What is expected =
Take the rows from the one with "فتاوى نور على الدرب 3" through the one with "جميع المؤلفات". Write them out again with "متفرقات" changed to "منوعات" and nothing else different.

Start of Provided data

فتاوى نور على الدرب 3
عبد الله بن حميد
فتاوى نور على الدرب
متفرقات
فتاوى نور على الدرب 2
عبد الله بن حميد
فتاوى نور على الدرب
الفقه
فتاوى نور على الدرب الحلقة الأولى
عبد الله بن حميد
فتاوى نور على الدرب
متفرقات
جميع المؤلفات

End of Provided data
Start of Provided data

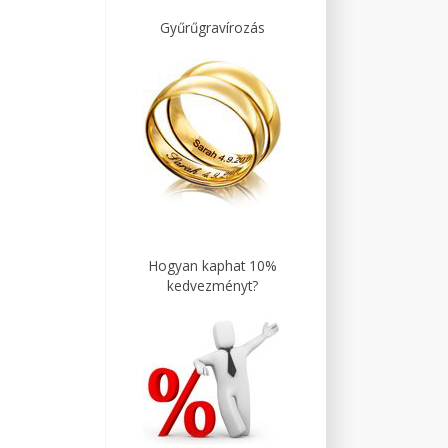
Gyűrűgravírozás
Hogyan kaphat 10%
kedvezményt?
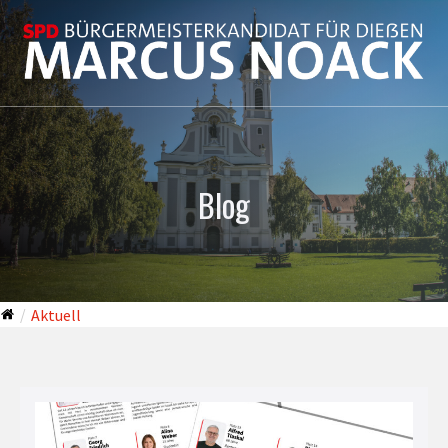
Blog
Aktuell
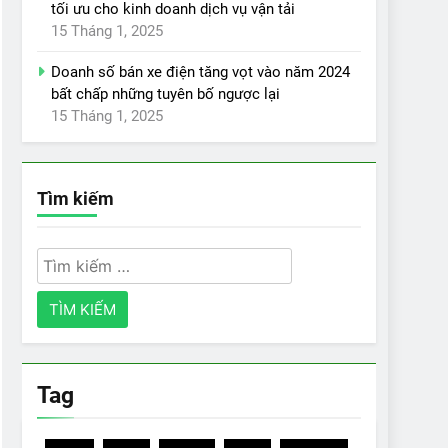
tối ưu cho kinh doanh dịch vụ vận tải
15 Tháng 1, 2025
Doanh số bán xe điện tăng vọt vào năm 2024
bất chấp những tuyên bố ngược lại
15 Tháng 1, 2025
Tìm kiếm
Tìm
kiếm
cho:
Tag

End of Provided data

Solution =
فتاوى نور على الدرب 3
عبد الله بن حميد
فتاوى نور على الدرب
منوعات
فتاوى نور على الدرب 2
عبد الله بن حميد
فتاوى نور على الدرب
الفقه
فتاوى نور على الدرب الحلقة الأولى
عبد الله بن حميد
فتاوى نور على الدرب
منوعات
جميع المؤلفات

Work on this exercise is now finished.